**Consigne 1**
Répondez à ces questions sur le texte consacré à la perception des formes :
(a) Selon le texte, avec quelle activité la compréhension géométrique des formes s'est-elle peut-être mise en place au cours de l'évolution humaine ?
(b) À quoi l'appareil visuel a-t-il d'abord servi au cours de l'évolution ?
(c) Quelle propriété géométrique la perception maîtrise-t-elle sans doute le mieux ?
**Consigne 2**
Donnez la suite du texte sur la perception des formes, en reprenant juste après sa dernière phrase.

**Extrait choisi**
****************

La perception des formes se conçoit aussi dans un autre esprit, de géométrie pure. Le contour extérieur d'un objet, les variations de courbure sur une surface, l'orientation des plans inclinés sont appréciés avec finesse grâce aux indices texturaux, aux effets de clair-obscur, au positionnement des reflets. La compréhension géométrique des formes s'est peut-être mise en place, au cours de l'évolution humaine, en relation avec la fabrication des premiers outils.

La compétence acquise s'est reportée, curieusement, dans un autre domaine : l'attirance entre partenaires sexuels. Des modifications minimes dans l'agencement des lignes du visage ou dans les proportions du corps suffisent à faire passer de l'attirance à la répulsion. En général, toutefois, l'analyse géométrique des formes est subordonnée aux tâches d'identification. Lire un texte, c'est d'abord reconnaître les lettres de l'alphabet à travers une multitude de variantes ; ce qui importe est de pouvoir assigner sans ambiguïté le nom de la lettre a, b, etc. à la forme perçue, les détails de cette forme étant d'importance tout à fait secondaire et vite oubliés. De même, nous voulons reconnaître les objets et les personnes à travers la multitude d'aspects particuliers qu'ils peuvent présenter, du fait de la distance à laquelle nous les voyons ou de leur orientation particulière par rapport à nous. Ce processus, qui part de l'analyse fine pour aboutir à l'indexation sur une forme standard, est à l'origine de divers paradoxes de constance ou d'inconstance des formes.

Au cours de l'évolution, l'appareil visuel a d'abord servi à détecter de brusques changements d'éclairement, puis à repérer des mouvements dans un paysage stable. Enfin, du fait des changements visuels induits par les déplacements de l'observateur, le monde visuel se présente en état de flux. Chaque point d'une scène forme une traînée, et la structure géométrique de l'ensemble des traînées indique précisément vers quel point de l'espace nous nous dirigeons. Aux trois modes principaux de modification du flux optique - par déplacement en avant de l'individu, par déplacement latéral de l'oeil, ou par rotation de l'oeil autour de son axe - correspondent des champs de traînées que l'on reconnaît d'emblée fig. 1. Une variante particulièrement intéressante de ces images a été inventée par Glass fig. 2 : partant d'une image représentant une distribution aléatoire de points dans laquelle n'apparaît aucune structure intéressante, on construit un double de cette image dans lequel les points ont été déplacés selon diverses lois : translation, homothétie ou rotation2. Quand on superpose l'image et son double, une forme caractéristique apparaît, la même que celle qui était directement visible sur les images correspondantes de la figure 1.

Dans une photographie d'objet en mouvement, les points de l'objet forment de petites traînées, toutes parallèles en première approximation. De même, quand l'oeil vise une région de l'espace puis accomplit une saccade pour viser une région voisine, tous les points de la scène accomplissent sur la rétine de petites trajectoires parallèles. La notion de parallélisme peut donc s'acquérir par l'expérience, très tôt dans le développement de l'individu. Le parallélisme est sans doute la propriété géométrique que la perception maîtrise le mieux.

****************

[Éléments d'un jeu de données]

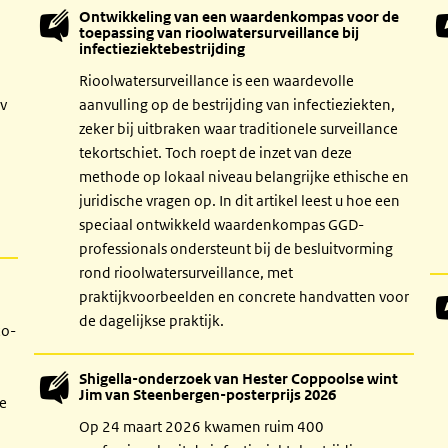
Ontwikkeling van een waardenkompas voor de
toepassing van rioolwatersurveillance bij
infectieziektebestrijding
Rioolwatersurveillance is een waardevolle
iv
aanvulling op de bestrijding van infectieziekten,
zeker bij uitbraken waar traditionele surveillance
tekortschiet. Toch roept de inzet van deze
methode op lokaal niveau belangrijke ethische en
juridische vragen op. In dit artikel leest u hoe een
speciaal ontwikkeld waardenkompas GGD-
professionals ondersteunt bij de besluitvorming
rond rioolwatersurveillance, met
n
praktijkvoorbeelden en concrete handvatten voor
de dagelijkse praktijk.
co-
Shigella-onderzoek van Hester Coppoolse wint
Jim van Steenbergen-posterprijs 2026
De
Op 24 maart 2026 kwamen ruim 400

****************

**Réponse 1**
(a) Avec la fabrication des premiers outils.
(b) À détecter de brusques changements d'éclairement.
(c) Le parallélisme.

**Réponse 2**
Une famille de courbes parallèles décalées par translation suggère immédiatement un relief fig. 3 - mais quel relief au juste, et pourquoi ? Selon Kent Stevens, la forme perçue dans une figure à lignes ondulantes parallèles est celle qu'un géomètre aurait calculée moyennant deux hypothèses3 : 1 L'aspect « parallèle » des lignes est générique, c'est-à-dire que si la surface avait été observée d'un point de vue légèrement différent, ces mêmes lignes, supposées gravées sur la surface, auraient encore été parallèles dans l'image. De là, il résulte que ces lignes suivent des chemins réellement parallèles dans l'espace à trois dimensions, et que la surface est de type cylindrique comme par exemple une feuille de papier ou un rideau que l'on incurve. Le principe de « généricité »4 s'applique plus généralement à tous les problèmes d'interprétation d'image ; par exemple, si l'on regarde un disque par la tranche, on voit un rectangle ; mais un rectangle sur une image sera rarement interprété comme un disque vu par la tranche car cette interprétation impliquerait une position très particulière de l'observateur par rapport à l'objet.

2 Les lignes effectivement représentées seraient des lignes de courbure principale sur la surface qui les porte pour une surface cylindrique, les lignes de courbure principale sont d'une part les génératrices - des droites -, d'autre part les courbes qui leur sont perpendiculaires.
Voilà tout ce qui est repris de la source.